Saturday, 22 November 2025

Five Things About This Alien/UFO Chatter

 This week....this documentary (Age of Disclosure) came out, and pumped up the UFO/alien BS....another notch.  So five observations:

1. Pretty good odds that Trump by end of 2028....will disclose some 'wild' things....over aliens, hidden technology, and UFOs.

2.  Just my humble belief....one out of five people will NOT be able to handle this reality, and paranoid schizophrenic behavior-reaction will be an issue.

3. The worst part of this disclosure?  The control-idiots will admit they were using $1-trillon yearly to run their program.

4.  Somewhere in the middle of the mess....some idiot will admit that 1,660,000 alien-aliens (not Mexican-aliens) are living quietly in the US....given 'papers', social security numbers, and driver's licenses. Then the harsh reality......they are registered to vote....admitting they all voted for Trump.

5. Finally, the aliens will admit that they are greatly entertained by the woke-idiots,  the 'karins', and the 66-gender crowd....that they don't have this BS on their home-planet.

Would I.......

1.  Hook-up with a gal with a nose-ring?

No....it would be distracting each time she was giving me a 30-minute lecture on some BS...that I wouldn't be able to get the 'full-treatment'.

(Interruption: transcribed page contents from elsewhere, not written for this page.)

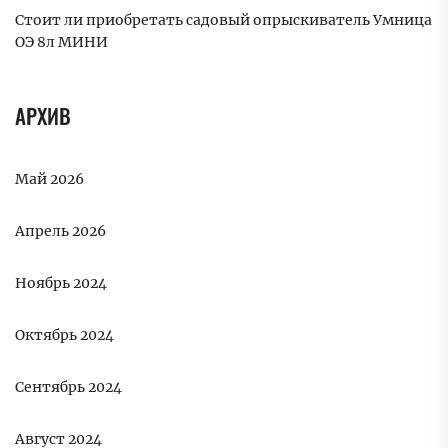
Стоит ли приобретать садовый опрыскиватель Умница
ОЭ 8л МИНИ
АРХИВ
Май 2026
Апрель 2026
Ноябрь 2024
Октябрь 2024
Сентябрь 2024
Август 2024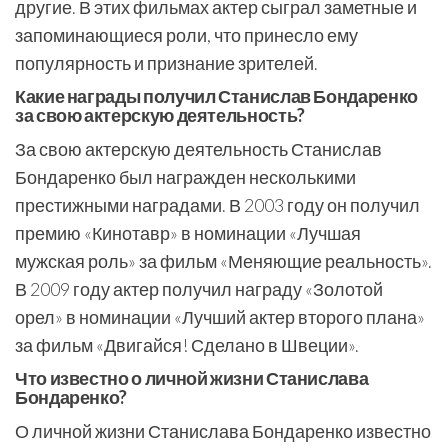
другие. В этих фильмах актер сыграл заметные и
запоминающиеся роли, что принесло ему
популярность и признание зрителей.
Какие награды получил Станислав Бондаренко
за свою актерскую деятельность?
За свою актерскую деятельность Станислав
Бондаренко был награжден несколькими
престижными наградами. В 2003 году он получил
премию «Кинотавр» в номинации «Лучшая
мужская роль» за фильм «Меняющие реальность».
В 2009 году актер получил награду «Золотой
орел» в номинации «Лучший актер второго плана»
за фильм «Двигайся! Сделано в Швеции».
Что известно о личной жизни Станислава
Бондаренко?
О личной жизни Станислава Бондаренко известно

2. Spend $75k on a new car?

No....my reality-meter would max out at $35k....so it'd have to be a used-car.

3. Find a way to be anti-capitalist?

No....even with a half-a-bottle of gin....it just won't be possible.

4. Sit and listen to 10-minutes of struggles-chatter over someone's woes in life? 

When I was 30....I had such patience and at least pretend to 'care'.  Around age 50....my max patience was 3 minutes.  Today....you get about 10 seconds, then I'm leaving.  The struggles-people are like some tribal-unit....wandering in circles, and a brief snow-storm sets them off. 

5. Move to California?

I'd pause over the idea....the most scenic state in the US....then realize that it's basically 'Albania-on-steroids', packed up with 100,000 druggies wandering around on the streets, with some 12-year-old kid in a suit pretending to be governor.